Having to encode categorical features is a very common problem in machine learning, generally being handled based on the type of categorical feature.
For low or high-cardinality ordinal features, it's easy to assign a real number because of an inherent hierarchy. For example, alerts, ranks, etc.
Temporal features can also be handled well by using cyclical representations. For example, one can represent an hour of a day by just using 2 features (sin and cosine values)
Low cardinality nominal features are generally handled well by methods like one-hot encoding. The major issues arise with high cardinality nominal features where one can end up with hundreds or thousands of categories (i.e. customer names/ users, destination codes, etc.). In these scenarios, methods like one-hot encoding come with the curse of dimensionality. Feature hashing can help but it has its own disadvantages, sometimes there could be collision and loss of information as well.
The most common way to handle the high cardinality nominal features is to do some kind of statistical encoding, where encoding depends on some statistic of the feature itself, or the target variable, or multiple other features. For example, if your target variable is a binary class, one can use the ratio of positives to total in historical data for the selected category as the statistic.
When we have multiple categorical variables in the data and the target variable that we want to predict is continuous, a simple statistic-based encoding like mean/median/some quantile might not always be very relevant because of underlying data distribution.
Here, we want to find a real value number for each category value that preserves some or most of the similarity information based on the target distribution for respective category values.
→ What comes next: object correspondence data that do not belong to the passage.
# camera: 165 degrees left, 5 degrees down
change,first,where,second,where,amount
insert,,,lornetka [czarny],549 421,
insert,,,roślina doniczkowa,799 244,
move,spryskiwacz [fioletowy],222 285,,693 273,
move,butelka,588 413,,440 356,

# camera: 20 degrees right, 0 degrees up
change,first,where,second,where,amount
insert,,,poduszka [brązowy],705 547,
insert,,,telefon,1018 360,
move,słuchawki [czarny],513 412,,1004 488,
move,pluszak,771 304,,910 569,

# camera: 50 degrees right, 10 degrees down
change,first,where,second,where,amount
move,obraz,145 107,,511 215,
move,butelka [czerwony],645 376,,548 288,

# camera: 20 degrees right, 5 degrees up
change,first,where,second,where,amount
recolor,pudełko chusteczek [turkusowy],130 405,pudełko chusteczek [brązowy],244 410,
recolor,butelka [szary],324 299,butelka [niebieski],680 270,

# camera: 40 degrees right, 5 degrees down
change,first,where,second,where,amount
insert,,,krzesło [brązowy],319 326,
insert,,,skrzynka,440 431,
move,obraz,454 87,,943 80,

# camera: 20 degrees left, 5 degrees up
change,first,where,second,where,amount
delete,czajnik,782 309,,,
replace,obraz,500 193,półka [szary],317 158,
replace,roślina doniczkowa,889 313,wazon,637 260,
For our problem, we want to predict the yield (revenue per pound, our target variable) based on different categorical values like product_code, origin_code, customer_code, and a bunch of other continuous features. All the categorical features here are of high cardinality. The yield could be very different for the same product code if the origin or the customer code is different.
For example, yield distributions for the different product codes look like the following (Assume that Rick and Morty planets are our products 🙂):
https://s3-ap-southeast-1.amazonaws.com/assets.tech.portcast.io/product_yield_dist.html
We'll try to find the encoding for the product_code here as an example.
The goal is to have a generalised approach to find floating-point representation (encoding) for each category value such that encodings with high proximity have similar yield. Here we are assuming a linear relationship between derived encodings and yield
We use a negative absolute correlation (encodings vs. yield) as the loss function. We find a global minimum where the correlation between encodings and the respective target yield becomes maximum. Following is the loss function that we want to minimize
loss function: $- \lvert \frac{ \sum_{i=1}^{n}(x_i-\bar{x})(y_i-\bar{y}) }{% \sqrt{\sum_{i=1}^{n}(x_i-\bar{x})^2}\sqrt{\sum_{i=1}^{n}(y_i-\bar{y})^2}} \rvert$
To find the global minimum, we use dual_annealing. This is a stochastic global optimization approach that combines the generalisation of CSA (Classical Simulated Annealing) and FSA (Fast Simulated Annealing). It finds a global minimum of a function within given bounds (0-1 in our case). The use of simulated annealing helps us find the acceptable (not always the best) solution much faster than the brute force approach.
Note that since there will be an imbalance in the data, i.e. some products might have more occurrences than others, we choose to sample the data so that each category value gets equal weightage.